China launched a communications satellite on Saturday, marking the start of construction of a vast space-based communications network capable of covering the entire world with broadband internet service.
The first satellite in the Hongyun project, which was planned by China Aerospace Science and Industry Corp (CASIC) to be the country's first low-orbit broadband communications satellite constellation, was launched on Saturday at 7:51 am on a Long March 11 carrier rocket at the Jiuquan Satellite Launch Center in northwestern China.
The spacecraft is tasked with verifying basic designs of Hongyun satellite and demonstrating low-orbit broadband communications technologies.
Its main payloads are Ka-band transponders and transmission antennae. It also carries several scientific and technical devices to explore Hongyun system's applications in scientific research, environmental survey as well as air and sea transportation, CASIC said in a statement.
Weighing 247 kilograms, the satellite works in a sun-synchronous orbit about 1,100kilometers above earth.

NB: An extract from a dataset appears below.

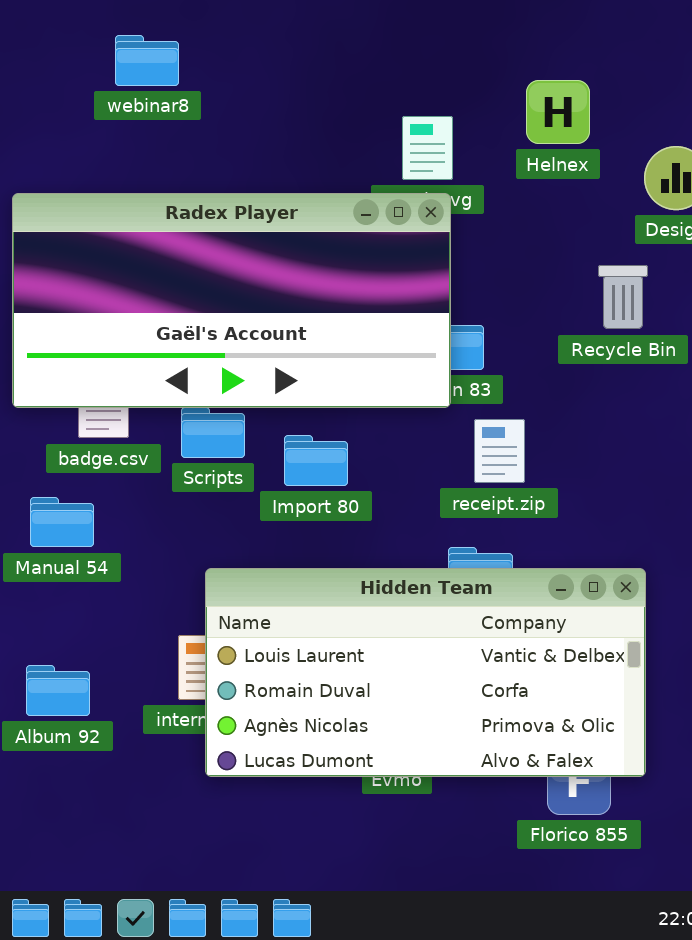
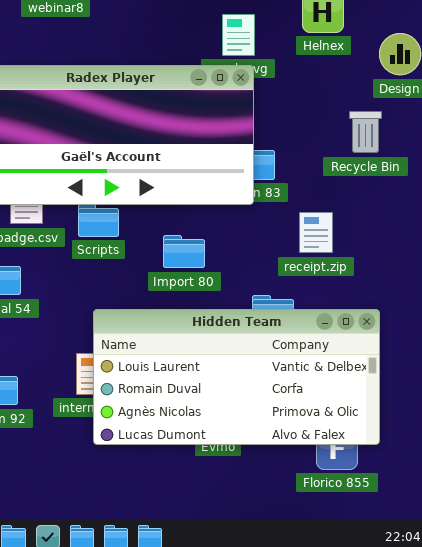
receipt.zip: [474,419,525,483] -> [299,212,333,253], moved
Import 80: [284,435,348,486] -> [163,235,205,268], moved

It is powered by solar arrays and has a design life of one year, but is expected to operate longer, according to Xiang Kaiheng, Hongyun's chief designer at CASIC Space Engineering Development Co Ltd in Beijing, which is responsible for developing and running the Hongyun constellation.
After a yearlong in-orbit technological demonstration by the satellite, CASIC plans to launch four mass-production Hongyun satellites before the end of 2020 to form a small network for Hongyun's trial run, he said.
The Hongyun project, started by CASIC in September 2016, aims to build a space-based communications network to provide broadband internet connectivity to users around the world, especially those in underserved regions.
CASIC currently intends to place more than 150 Hongyun satellites on orbits about 1,000 kilometers above the ground around 2023, while the constellation is likely to be further expanded in response to market demands, the designer said.
Globally, the concept of running a low-cost, high-performance satellite network to provide space-based communications and internet services has become popular among industry players.
The United States' SpaceX launched two experimental satellites last month to test technologies for its Starlink project, in which tech tycoon Elon Musk proposes to put a total of nearly 12,000 satellites into orbit by the mid-2020s.
Another US firm, OneWeb, plans to launch a satellite constellation of 648 low-Earth orbit microsatellites by the end of 2019, though few developments have been reported.